Swedes Find Stolen Atlas in New York
Published: June 26, 2012
He was entrusted to guard Sweden’s cultural heritage, but instead this senior librarian spent years surreptitiously stealing and selling scores of its rare and precious books. When the thief, Anders Burius, was finally caught in 2004, the media called him the “Royal Library Man,” and his sensational crime and subsequent suicide became the subjects of a government inquiry, a radio documentary and, last year, a television mini-series.
Now, for the first time, one of the missing books — the earliest printed atlas of the Americas — has been recovered by Sweden’s Royal Library after a librarian there noticed that it was being offered for sale last year by a New York map dealer, W. Graham Arader III.
The recovery, which is to be announced by Swedish officials in Manhattan on Wednesday, may shake loose some of the other stolen books, said Jerker Ryden, the library’s senior legal adviser.
Mr. Arader had bought the atlas, published in 1597 by Cornelius Wytfliet — one of only nine known copies in existence — at Sotheby’s in London in 2003, for about $100,000, without knowing its shadowy history, he said. He estimates its value at $450,000.
The parchment volume is worth much more to Sweden, however, Mr. Ryden said. Since 1661, Swedish publishers have been required by law to send at least one copy of everything they print — whether a Bible, an Ikea catalog or a bus schedule — to the Royal Library. It contains “the memory of the nation,” Mr. Ryden explained, adding that the theft “created black holes,” and that “money can’t compensate when you have black holes.”
The Wytfliet atlas, which contains some of the first maps of the New World as well as a history of the voyages of Columbus, Pizarro, Verrazano and other explorers, was one of more than 100 books stolen by Mr. Burius from several libraries, including the Royal, where he was chief of the manuscript division.
After his thefts were discovered in 2004, he was arrested, questioned and released to await a court date. Five days later Mr. Burius, 48, went into the kitchen of his fifth-floor apartment, slit his wrists and cut a gas line. Within hours a stray spark set off an explosion that blew out the walls, spewing debris, injuring 11 and forcing 44 people to be evacuated from his central Stockholm neighborhood.
Mr. Burius had been at the Kungliga Biblioteket, or Royal Library, for 10 years before a chance request from a patron about a map of the Mississippi River drew attention to a missing volume. A library inventory discovered that at least 56 rare and valuable books had been taken, including a 1633 edition of John Donne’s poems; a copy of Thomas Hobbes’s philosophical masterwork, “Leviathan,” from 1651; and the astronomer Johannes Kepler’s 1619 work “Harmonices Mundi.”
Catalog cards for the works were also stolen in an attempt to eliminate traces of the crime.
Although Mr. Burius’s colleagues were sometimes curious about how he could afford Armani suits, silk ties, Cuban Cohibas and a Mercedes, they were astonished to learn of his systematic looting, according to press reports in Sweden.

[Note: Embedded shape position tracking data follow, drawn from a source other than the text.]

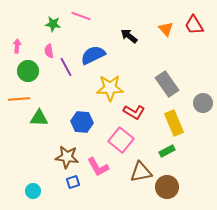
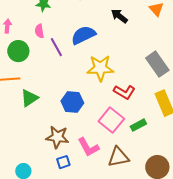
green triangle: (39, 118) -> (29, 98), turned -36
green rectangle: (167, 151) -> (138, 125), moved
brown triangle: (141, 172) -> (118, 157), moved

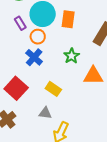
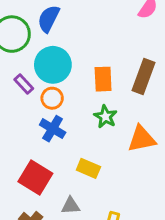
orange rectangle: (68, 19) -> (103, 79), moved
gray triangle: (45, 113) -> (70, 206), moved

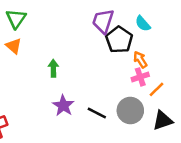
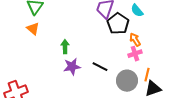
orange line: (156, 89) -> (147, 75), moved, turned -32
purple star: (63, 106) -> (72, 67), moved, turned 30
black line: (97, 113) -> (100, 67), moved

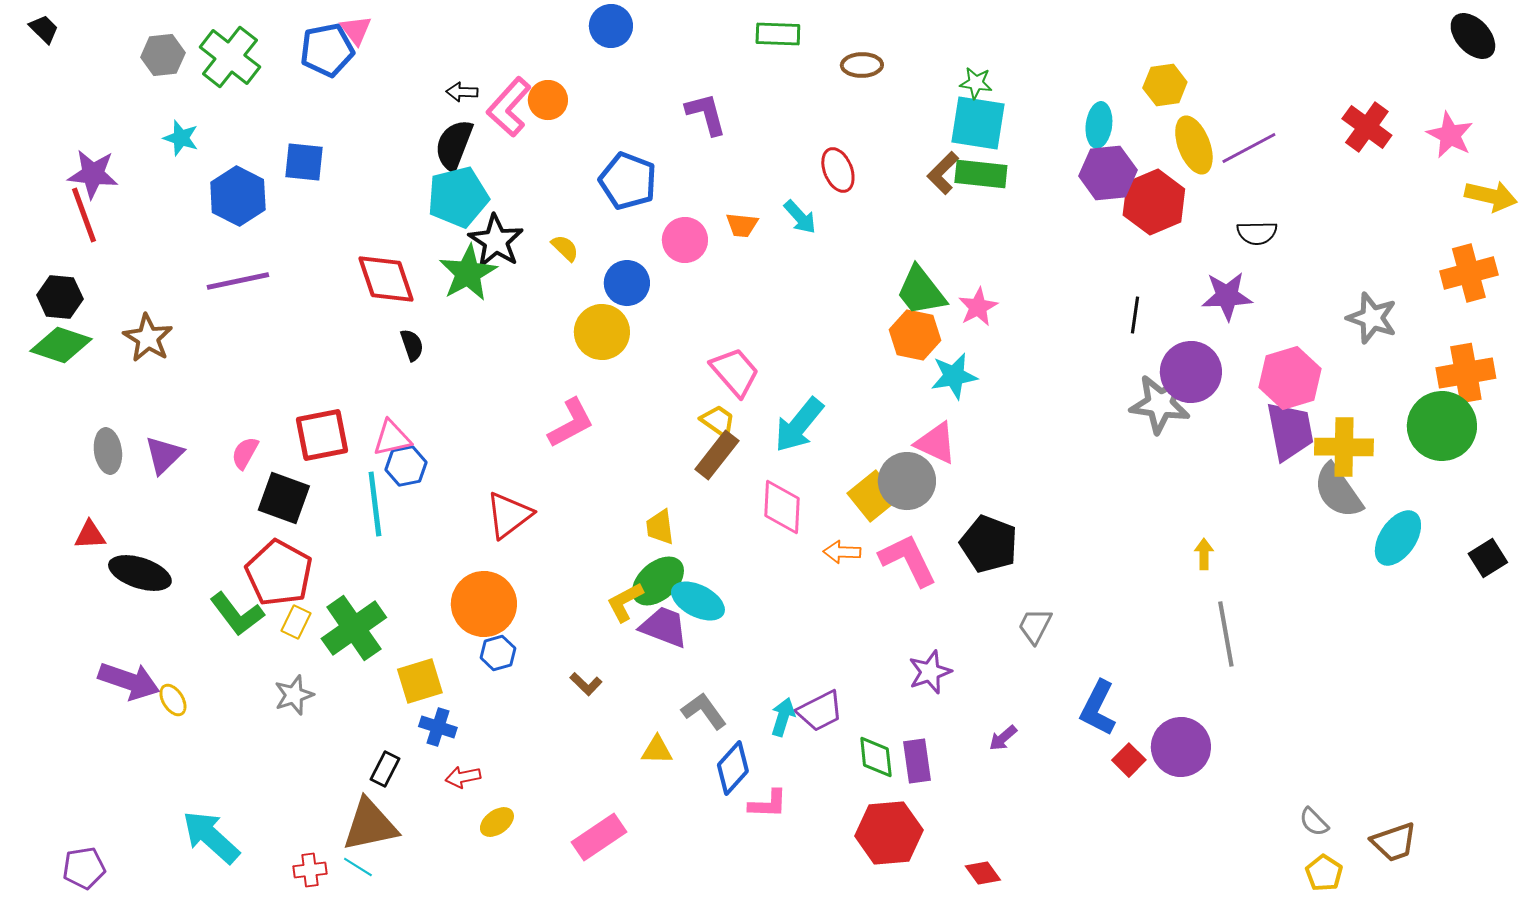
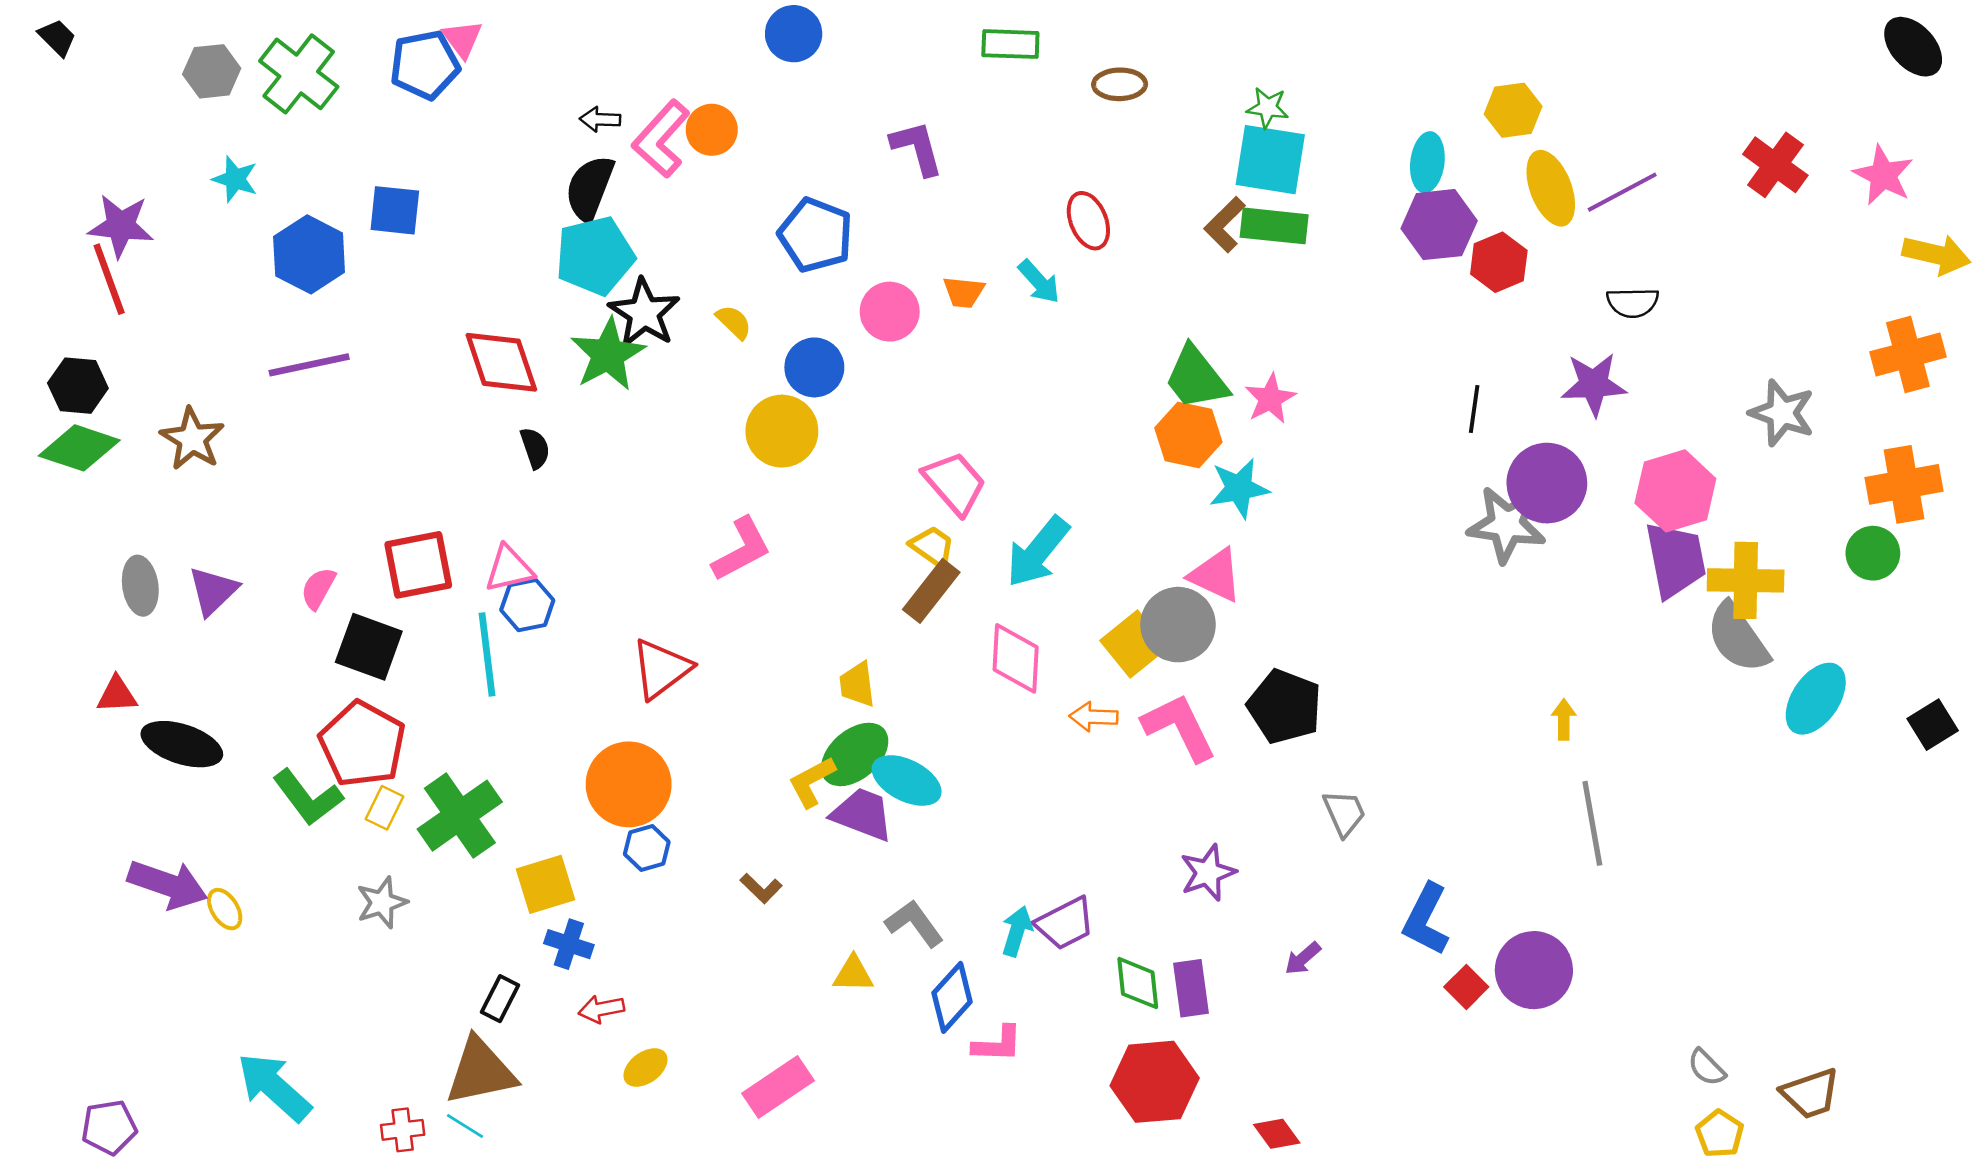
red hexagon: (1154, 202) -> (1499, 262), size x0.7
green circle: (1442, 426) -> (1873, 553), size x0.6
gray trapezoid: (1035, 626) -> (1344, 813), turned 129

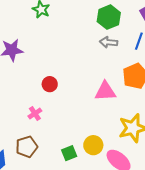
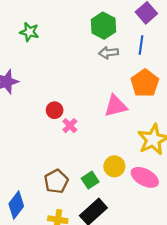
pink cross: (35, 114) -> (70, 126), moved
brown pentagon: (27, 147) -> (56, 181), moved

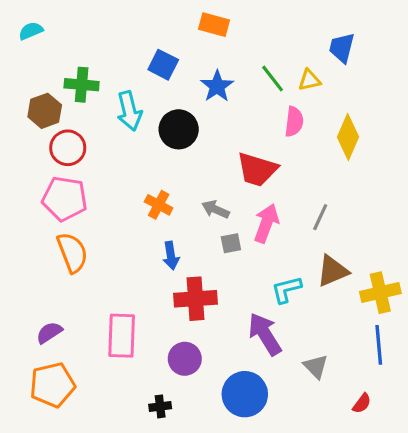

The police later discovered that Mr. Burius started stealing rare books as early as 1986 from at least four other prominent libraries. A number of stolen texts were found in his home and in a friend’s garage. As for the others, Mr. Burius ground off identifying marks and sold them, mainly to the German auction house Ketterer Kunst, using an alias.
He told the police that he was never asked to show proof of the books’ provenance and that he was always paid in cash. Mr. Burius said he believed “that the auction firm understood that he didn’t have the right to sell them,” according to a 2008 Swedish government report.
The International League of Antiquarian Booksellers’ code of ethics says that members should exercise “due diligence.”
Ketterer Kunst did not respond to phone and e-mail requests for comment. The government report stated that Ketterer checked for library stamps and required each seller to sign an assurance attesting to legal ownership.
Once the library confirmed that Mr. Arader had its atlas, he returned the book to Sotheby’s, which fully reimbursed him. Sotheby’s, which initially got the book from a London dealer, gave the book back to the library. After journeying to the land it documents, the atlas finally arrived home on June 15.
The library is working with the United States attorney in Manhattan to identify other books stolen by Mr. Burius that may be in the United States, said Howard Spiegler of Herrick, Feinstein, lawyers for the Royal Library. It has released a list of the stolen books.
Mr. Arader, who once wore a wire to help put a map thief behind bars, criticized the library for failing to alert dealers to the stolen titles. “It’s ridiculous they did not publish the list,” he said.
He estimated the total value of the books stolen from the Royal Library at $5 million.
The library has said it did not release a list because of its investigation, although the government report notes that the police seemed to lose interest in the case after Mr. Burius’s death. The library recently registered the list with the international booksellers league in addition to Interpol, Mr. Ryden said.
In New York for the announcement, Gunilla Herdenberg, the new head of the Royal Library, said, “We are quite optimistic that more books will be found.”